OBJECTIVE: Sixty-eight percent of pediatric sulfonylurea ingestions reported to poison centers do not result in laboratory or behavioral effects. Consequently, if all exposed children are admitted overnight or for 24 hours for these exposures, it will result in 600 to 700 hospital admissions per year of children who will remain free of symptoms. We prospectively studied exposures reported to 10 regional poison centers to determine if it were possible to differentiate those patients who would have symptoms from those who would remain symptom free.

METHODS: We analyzed all sulfonylurea exposures in children < or = 12 years old reported to the participating poison centers. Hypoglycemia was defined as blood glucose (BG) concentration < 60 mg/dl.
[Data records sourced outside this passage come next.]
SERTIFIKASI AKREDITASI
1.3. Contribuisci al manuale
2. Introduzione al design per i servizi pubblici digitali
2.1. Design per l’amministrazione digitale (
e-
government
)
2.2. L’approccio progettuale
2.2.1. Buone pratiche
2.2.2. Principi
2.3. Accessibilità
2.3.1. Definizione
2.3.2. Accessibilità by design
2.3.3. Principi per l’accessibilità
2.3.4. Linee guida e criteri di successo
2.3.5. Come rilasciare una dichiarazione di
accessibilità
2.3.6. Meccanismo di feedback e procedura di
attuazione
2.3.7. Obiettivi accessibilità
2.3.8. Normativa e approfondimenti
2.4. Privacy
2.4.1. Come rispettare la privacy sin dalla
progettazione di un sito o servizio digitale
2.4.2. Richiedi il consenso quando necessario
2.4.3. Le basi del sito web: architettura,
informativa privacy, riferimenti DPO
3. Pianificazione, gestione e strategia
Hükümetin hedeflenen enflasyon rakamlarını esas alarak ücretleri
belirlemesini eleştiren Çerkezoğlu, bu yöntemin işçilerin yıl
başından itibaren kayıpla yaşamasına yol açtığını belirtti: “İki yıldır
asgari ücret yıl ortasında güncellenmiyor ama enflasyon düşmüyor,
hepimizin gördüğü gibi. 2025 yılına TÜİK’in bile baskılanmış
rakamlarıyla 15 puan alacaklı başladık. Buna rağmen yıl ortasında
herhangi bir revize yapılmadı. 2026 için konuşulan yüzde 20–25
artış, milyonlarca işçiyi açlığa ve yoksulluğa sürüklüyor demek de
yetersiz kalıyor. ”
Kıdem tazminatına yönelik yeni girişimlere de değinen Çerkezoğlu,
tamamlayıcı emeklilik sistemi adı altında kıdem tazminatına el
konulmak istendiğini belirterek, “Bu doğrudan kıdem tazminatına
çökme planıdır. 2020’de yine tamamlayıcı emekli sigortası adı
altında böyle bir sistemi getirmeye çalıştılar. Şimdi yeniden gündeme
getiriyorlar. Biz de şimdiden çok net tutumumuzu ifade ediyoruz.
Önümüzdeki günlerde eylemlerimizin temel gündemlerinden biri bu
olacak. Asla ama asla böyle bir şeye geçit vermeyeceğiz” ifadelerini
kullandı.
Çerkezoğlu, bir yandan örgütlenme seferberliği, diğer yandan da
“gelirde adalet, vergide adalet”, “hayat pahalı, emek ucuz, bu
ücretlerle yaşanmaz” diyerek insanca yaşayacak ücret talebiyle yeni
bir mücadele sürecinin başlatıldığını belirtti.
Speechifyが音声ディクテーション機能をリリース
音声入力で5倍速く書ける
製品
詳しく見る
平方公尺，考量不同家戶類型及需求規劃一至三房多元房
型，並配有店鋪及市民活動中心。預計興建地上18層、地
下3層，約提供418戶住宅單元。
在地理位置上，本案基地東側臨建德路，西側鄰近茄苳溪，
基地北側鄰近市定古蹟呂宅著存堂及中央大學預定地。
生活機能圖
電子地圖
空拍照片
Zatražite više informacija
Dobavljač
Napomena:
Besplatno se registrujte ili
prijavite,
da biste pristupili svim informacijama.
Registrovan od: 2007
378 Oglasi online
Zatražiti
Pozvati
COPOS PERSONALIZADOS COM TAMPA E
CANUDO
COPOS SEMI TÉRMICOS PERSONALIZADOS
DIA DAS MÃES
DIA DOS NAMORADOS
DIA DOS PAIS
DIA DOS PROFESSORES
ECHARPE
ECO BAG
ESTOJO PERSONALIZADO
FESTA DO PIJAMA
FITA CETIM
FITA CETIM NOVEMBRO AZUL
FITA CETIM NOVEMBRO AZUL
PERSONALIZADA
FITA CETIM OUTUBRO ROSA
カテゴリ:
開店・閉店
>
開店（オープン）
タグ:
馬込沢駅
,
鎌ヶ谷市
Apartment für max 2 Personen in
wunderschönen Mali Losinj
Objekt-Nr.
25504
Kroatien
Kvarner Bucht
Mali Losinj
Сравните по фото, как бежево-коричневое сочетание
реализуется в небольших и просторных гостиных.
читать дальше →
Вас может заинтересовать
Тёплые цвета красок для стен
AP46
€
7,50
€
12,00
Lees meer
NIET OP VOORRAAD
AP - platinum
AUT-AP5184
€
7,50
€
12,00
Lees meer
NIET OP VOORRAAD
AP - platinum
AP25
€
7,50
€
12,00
RESULTS: Hypoglycemia developed in 56 (30%) of 185 exposed patients. Fifty-four of the 56 (96%) hypoglycemic patients had development of hypoglycemia within 8 hours of ingestion. Eighty-seven of the patients were initially managed with oral supplementation only; in 13 cases, treatment advanced to intravenous administration of glucose or glucagon with the onset of hypoglycemia. There was no statistical difference in medical outcome between patients monitored during oral supplementation versus during intravenous infusion of dextrose. Ingestions analyzed by time of day did not predict risk of hypoglycemia. Sufficient data were available for 103 (58%) of the 177 patients who ingested glyburide or glipizide to calculate a toxic dose/weight ratio. Of these 103 patients, 31 of 36 patients who ingested < or = 0.3 mg/kg remained symptom free, whereas 31 of 67 who ingested more than 0.3 mg/kg had BG concentrations < 60 mg/dl (p < 0.005, 95% confidence interval 0.05 to 0.58; sensitivity 86%, specificity 46%).

CONCLUSION: A lack of onset of hypoglycemia (BG > 60 mg/dl) in the first 8 hours after ingestion is predictive of a benign outcome in accidental pediatric sulfonylurea ingestion. Clinical observation of children for onset of hypoglycemia during oral feeding alone appears safe. Some children with symptoms of hypoglycemia need to receive intravenous dextrose therapy. Time of day of ingestion is not predictive of risk of hypoglycemia. Finally, at this time it appears inappropriate to use a milligram per kilogram body weight dose as a guide for management decisions.